1/2
Starts February 18
A sixteen-year-old girl finds herself at a crossroads: an education based on life, or on books? Either choice has consequences. Jenny (Carey Mulligan) is cute, studious, and smart; she plays the cello, and dreamily sings along (in French) to Juliette Greco in her Twickenham bedroom. Jenny is itching to leave behind her prep school uniform and the tedium it represents, for the sophistication of adulthood.
Marjorie (Cara Seymour) and Jack (Alfred Molina) want the best for their daughter; in 1961 post-war London life is optimistic, especially if one has a good education. They believe Jenny will get into Oxford; Jack worries about her Latin grade, and incessantly berates Jenny to study the language better. Then, one ordinary rainy day on her way home from school, an older, charismatic man offers to help Jenny with her cello, and her life is forever changed.
David (Peter Sarsgaard) is witty and worldly, thirty-something, drives a Bristol roadster, and even smokes Gauloise cigarettes. He manages to sweep Jenny’s conservative parents off their feet as well; initially they allow her to accompany David to a cello recital in Chelsea, and a late supper afterwards with “Aunt” Helen, in reality his business partner Danny’s (Dominic Cooper) girlfriend, Helen (Rosamund Pike). What next? Paris? Out of the blue, life is everything Jenny dreams it could be, as David conducts his intensive course in “the school of life.”

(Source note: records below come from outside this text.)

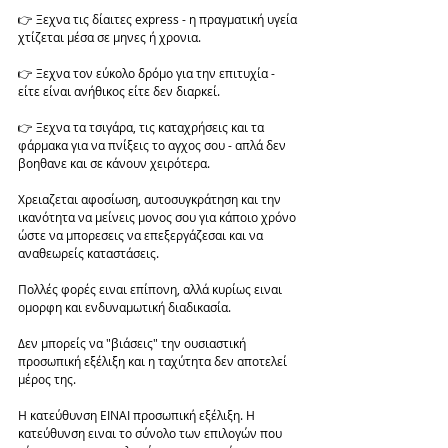
👉 Ξεχνα τις δίαιτες express - η πραγματική υγεία 
χτίζεται μέσα σε μηνες ή χρονια. 
👉 Ξεχνα τον εύκολο δρόμο για την επιτυχία - 
είτε είναι ανήθικος είτε δεν διαρκεί. 
👉 Ξεχνα τα τσιγάρα, τις καταχρήσεις και τα 
φάρμακα για να πνίξεις το αγχος σου - απλά δεν 
βοηθανε και σε κάνουν χειρότερα. 
Χρειαζεται αφοσίωση, αυτοσυγκράτηση και την 
ικανότητα να μείνεις μονος σου για κάποιο χρόνο 
ώστε να μπορεσεις να επεξεργάζεσαι και να 
αναθεωρείς καταστάσεις. 
Πολλές φορές ειναι επίπονη, αλλά κυρίως ειναι 
ομορφη και ενδυναμωτική διαδικασία. 
Δεν μπορείς να "βιάσεις" την ουσιαστική 
προσωπική εξέλιξη και η ταχύτητα δεν αποτελεί 
μέρος της. 
Η κατεύθυνση ΕΙΝΑΙ προσωπική εξέλιξη. Η 
κατεύθυνση ειναι το σύνολο των επιλογών που 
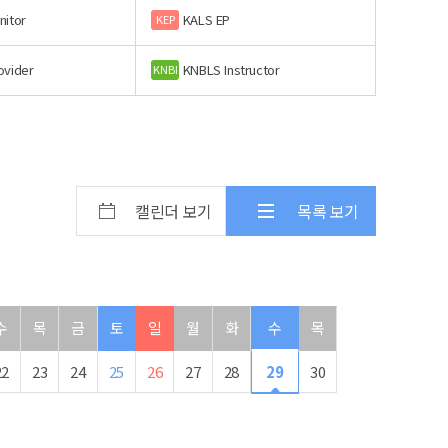
nitor
KALS EP
KEP
ovider
KNBLS Instructor
KNBI
캘린더 보기
목록 보기
수
목
금
토
일
월
화
수
목
22
23
24
25
26
27
28
29
30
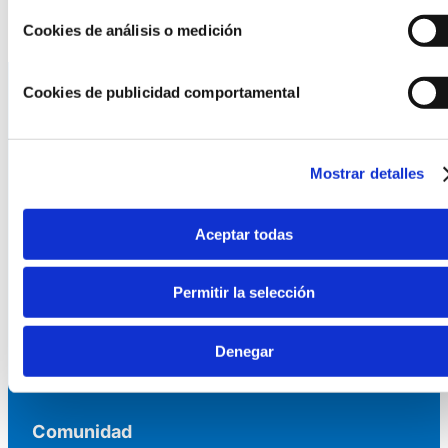
Se_tQw3zrhi
Cookies de análisis o medición
Cookies de publicidad comportamental
La AEF
Mostrar detalles
Quienes somos
Fundaciones Asociadas
Canal ético
Aceptar todas
Servicios
Permitir la selección
Asesoría
Formación y eventos
Denegar
Convocatoria de Fundaciones
Comunidad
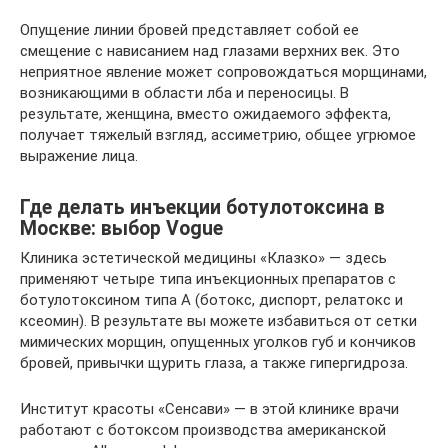
Опущение линии бровей представляет собой ее
смещение с нависанием над глазами верхних век. Это
неприятное явление может сопровождаться морщинами,
возникающими в области лба и переносицы. В
результате, женщина, вместо ожидаемого эффекта,
получает тяжелый взгляд, ассиметрию, общее угрюмое
выражение лица.
Где делать инъекции ботулотоксина в
Москве: выбор Vogue
Клиника эстетической медицины «Клазко» — здесь
применяют четыре типа инъекционных препаратов с
ботулотоксином типа А (ботокс, диспорт, релатокс и
ксеомин). В результате вы можете избавиться от сетки
мимических морщин, опущенных уголков губ и кончиков
бровей, привычки щурить глаза, а также гипергидроза.
Институт красоты «Сенсави» — в этой клинике врачи
работают с ботоксом производства американской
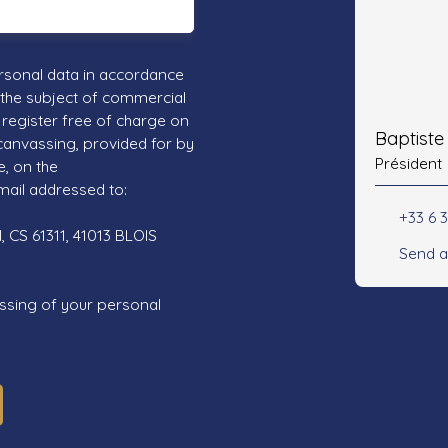
rsonal data in accordance
 the subject of commercial
register free of charge on
Baptist
 canvassing, provided for by
Président
e, on the
mail addressed to:
+33 6 3
 CS 61311, 41013 BLOIS
Send a
ssing of your personal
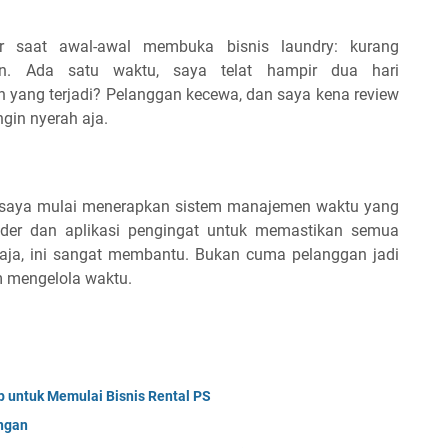
r saat awal-awal membuka bisnis laundry: kurang
n. Ada satu waktu, saya telat hampir dua hari
 yang terjadi? Pelanggan kecewa, dan saya kena review
ngin nyerah aja.
n, saya mulai menerapkan sistem manajemen waktu yang
nder dan aplikasi pengingat untuk memastikan semua
r aja, ini sangat membantu. Bukan cuma pelanggan jadi
am mengelola waktu.
p untuk Memulai Bisnis Rental PS
angan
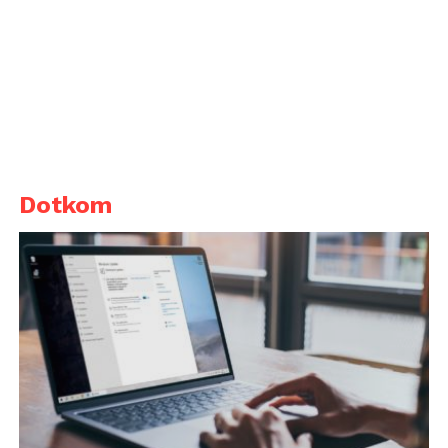
Dotkom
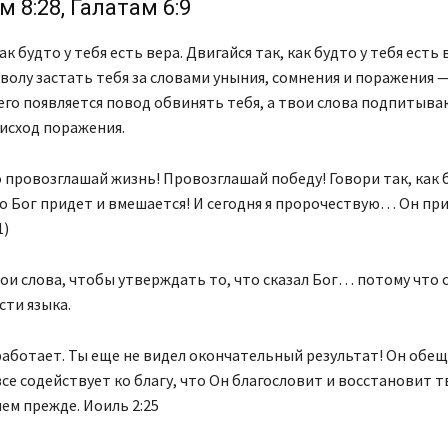
 8:28, Галатам 6:9
ак будто у тебя есть вера. Двигайся так, как будто у тебя есть 
волу застать тебя за словами уныния, сомнения и поражения 
него появляется повод обвинять тебя, а твои слова подпитыва
исход поражения.
 провозглашай жизнь! Провозглашай победу! Говори так, как б
то Бог придет и вмешается! И сегодня я пророчествую… Он при
1)
ои слова, чтобы утверждать то, что сказал Бог… потому что 
сти языка.
работает. Ты еще не видел окончательный результат! Он обещ
се содействует ко благу, что Он благословит и восстановит 
чем прежде. Иоиль 2:25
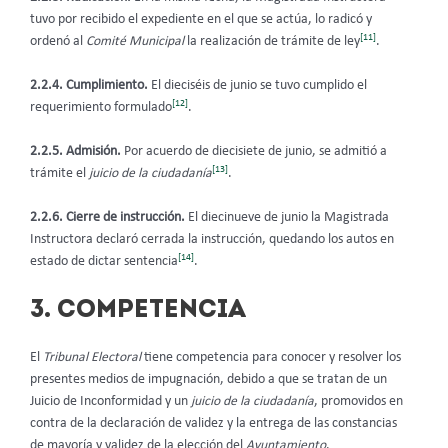
tuvo por recibido el expediente en el que se actúa, lo radicó y
[11]
ordenó al
Comité Municipal
la realización de trámite de ley
.
2.2.4. Cumplimiento.
El dieciséis de junio se tuvo cumplido el
[12]
requerimiento formulado
.
2.2.5. Admisión.
Por acuerdo de diecisiete de junio, se
admitió a
[13]
trámite el
juicio de la ciudadanía
.
2.2.6. Cierre de instrucción.
El diecinueve de junio la Magistrada
Instructora declaró cerrada la instrucción, quedando los autos en
[14]
estado de dictar sentencia
.
3. COMPETENCIA
El
Tribunal Electoral
tiene competencia para conocer y resolver los
presentes medios de impugnación, debido a que se tratan de un
Juicio de Inconformidad y un
juicio de la ciudadanía
, promovidos en
contra de la declaración de validez y la entrega de las constancias
de mayoría y validez de la elección del
Ayuntamiento
.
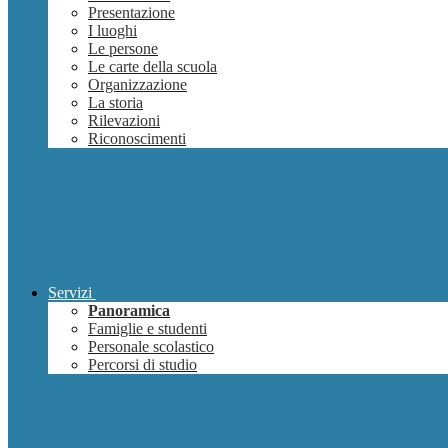
Presentazione
I luoghi
Le persone
Le carte della scuola
Organizzazione
La storia
Rilevazioni
Riconoscimenti
Servizi
Panoramica
Famiglie e studenti
Personale scolastico
Percorsi di studio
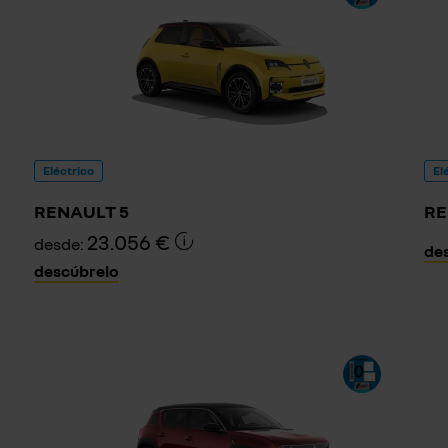
Eléctrico
El
RENAULT 5
RE
23.056 €
desde:
de
descúbrelo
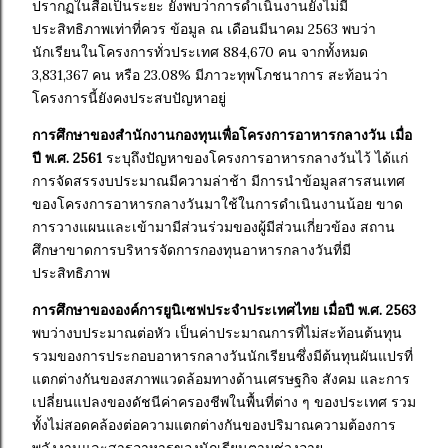
ปรากฏในสื่อเป็นระยะ ยังพบว่าการดำเนินงานยังไม่มี
ประสิทธิภาพเท่าที่ควร ข้อมูล ณ เดือนมีนาคม 2563 พบว่า
นักเรียนในโครงการทั่วประเทศ 884,670 คน จากทั้งหมด
3,831,367 คน หรือ 23.08% มีภาวะทุพโภชนาการ สะท้อนว่า
โครงการนี้ยังคงประสบปัญหาอยู่
การศึกษาของสำนักงานกองทุนเพื่อโครงการอาหารกลางวัน เมื่อ
ปี พ.ศ. 2561
ระบุถึงปัญหาของโครงการอาหารกลางวันไว้ ได้แก่
การจัดสรรงบประมาณมีความล่าช้า มีการนำข้อมูลสารสนเทศ
ของโครงการอาหารกลางวันมาใช้ในการดำเนินงานน้อย ขาด
การวางแผนและเข้ามามีส่วนร่วมของผู้มีส่วนเกี่ยวข้อง สถาน
ศึกษาขาดการบริหารจัดการกองทุนอาหารกลางวันที่มี
ประสิทธิภาพ
การศึกษาขององค์การยูนิเซฟประจำประเทศไทย เมื่อปี พ.ศ. 2563
พบว่างบประมาณต่อหัว เป็นค่าประมาณการที่ไม่สะท้อนต้นทุน
รวมของการประกอบอาหารกลางวันนักเรียนซึ่งมีต้นทุนผันแปรที่
แตกต่างกันของสภาพแวดล้อมทางด้านเศรษฐกิจ สังคม และการ
เปลี่ยนแปลงของดัชนีค่าครองชีพในพื้นที่ต่าง ๆ ของประเทศ รวม
ทั้งไม่สอดคล้องต่อความแตกต่างกันของปริมาณความต้องการ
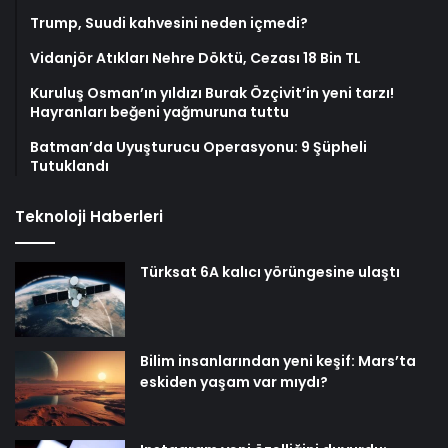
Trump, Suudi kahvesini neden içmedi?
Vidanjör Atıkları Nehre Döktü, Cezası 18 Bin TL
Kuruluş Osman’ın yıldızı Burak Özçivit’in yeni tarzı!
Hayranları beğeni yağmuruna tuttu
Batman’da Uyuşturucu Operasyonu: 9 Şüpheli
Tutuklandı
Teknoloji Haberleri
Türksat 6A kalıcı yörüngesine ulaştı
Bilim insanlarından yeni keşif: Mars’ta
eskiden yaşam var mıydı?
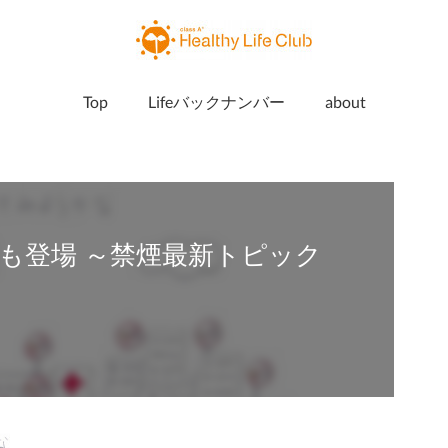
Top
Lifeバックナンバー
about
も登場 ～禁煙最新トピック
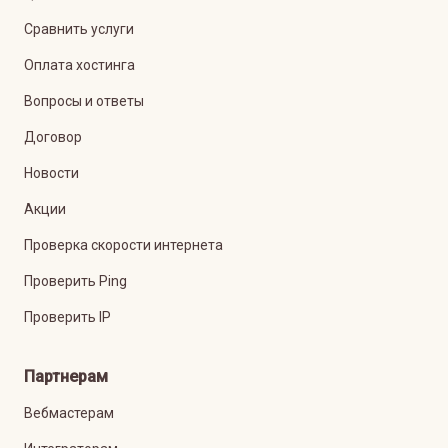
Сравнить услуги
Оплата хостинга
Вопросы и ответы
Договор
Новости
Акции
Проверка скорости интернета
Проверить Ping
Проверить IP
Партнерам
Вебмастерам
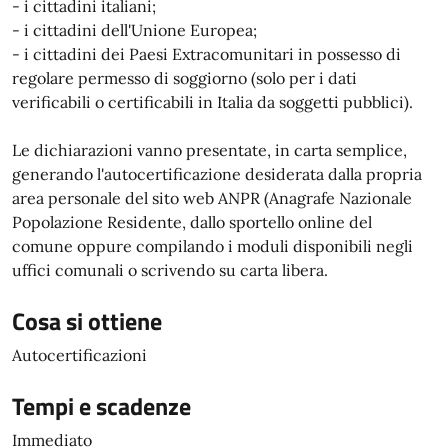
- i cittadini italiani;
- i cittadini dell'Unione Europea;
- i cittadini dei Paesi Extracomunitari in possesso di
regolare permesso di soggiorno (solo per i dati
verificabili o certificabili in Italia da soggetti pubblici).
Le dichiarazioni vanno presentate, in carta semplice,
generando l'autocertificazione desiderata dalla propria
area personale del sito web ANPR (Anagrafe Nazionale
Popolazione Residente, dallo sportello online del
comune oppure compilando i moduli disponibili negli
uffici comunali o scrivendo su carta libera.
Cosa si ottiene
Autocertificazioni
Tempi e scadenze
Immediato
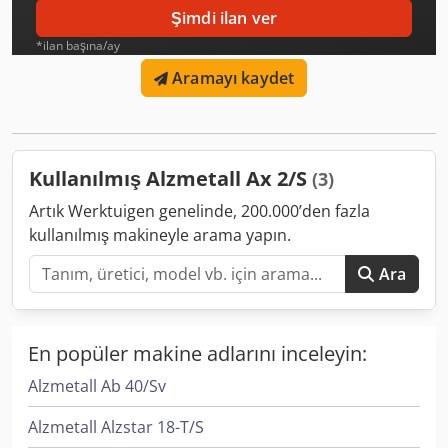
Şimdi ilan ver
*ilan başına/ay
Aramayı kaydet
Kullanılmış Alzmetall Ax 2/S
(3)
Artık Werktuigen genelinde, 200.000’den fazla
kullanılmış makineyle arama yapın.
Ara
En popüler makine adlarını inceleyin:
Alzmetall Ab 40/Sv
Alzmetall Alzstar 18-T/S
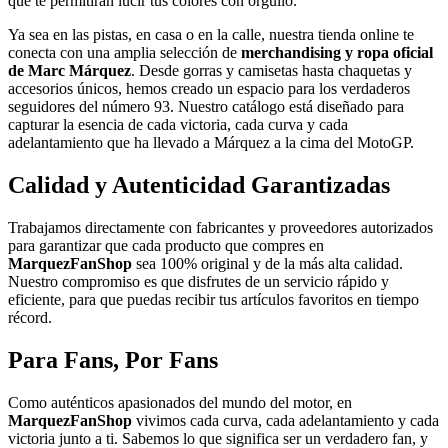
que te permitirán lucir tus colores con orgullo.
Ya sea en las pistas, en casa o en la calle, nuestra tienda online te
conecta con una amplia selección de
merchandising y ropa oficial
de Marc Márquez
. Desde gorras y camisetas hasta chaquetas y
accesorios únicos, hemos creado un espacio para los verdaderos
seguidores del número 93. Nuestro catálogo está diseñado para
capturar la esencia de cada victoria, cada curva y cada
adelantamiento que ha llevado a Márquez a la cima del MotoGP.
Calidad y Autenticidad Garantizadas
Trabajamos directamente con fabricantes y proveedores autorizados
para garantizar que cada producto que compres en
MarquezFanShop
sea 100% original y de la más alta calidad.
Nuestro compromiso es que disfrutes de un servicio rápido y
eficiente, para que puedas recibir tus artículos favoritos en tiempo
récord.
Para Fans, Por Fans
Como auténticos apasionados del mundo del motor, en
MarquezFanShop
vivimos cada curva, cada adelantamiento y cada
victoria junto a ti. Sabemos lo que significa ser un verdadero fan, y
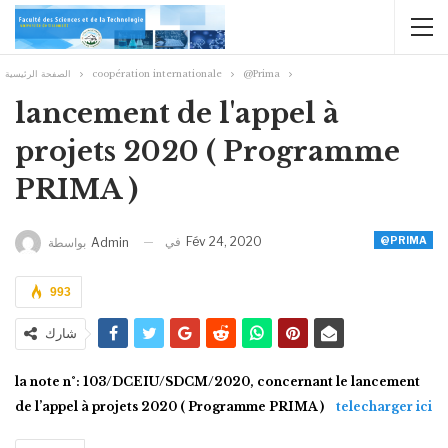
الصفحة الرئيسية
coopération internationale
@Prima
lancement de l'appel à
projets 2020 ( Programme
PRIMA )
في
Fév 24, 2020
@PRIMA
بواسطة
Admin
993
شارك
la note n°: 103/DCEIU/SDCM/2020, concernant le lancement
de l’appel à projets 2020 ( Programme PRIMA )
telecharger ici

At her prim, traditional school, the Headmistress (Emma Thompson) hears about the liaison and calls Jenny into her office, whereby she is quite clear about what the repercussions will be if Jenny continues on this haphazard course. Before walking out of the room, Jenny says, “It’s not enough to educate us anymore, Miss Walters. You have to tell us why.” Her English teacher, Miss Stubbs (Olivia Williams) tells her prize student how disheartened she is that Jenny seems determined to throw away her talents, and the future a higher education could bring her.
With aplomb, Nick Hornby fashions a feature length screenplay from Lynn Barber’s autobiographical short story. Danish director Lone Scherfig convincingly captures the English stuffiness and nostalgic charm, with help from Andrew McAlpine’s Production Design and Odile Dicks-Mireaux’s Costume Design, of the eve of that explosive decade, "The Sixties." The actors’ performances are stellar; expect to see more of Mulligan, and all the production values are good. Not a film for a wide audience, An Education is poignant, sometimes funny, charming, and thought provoking… a good chick-flick.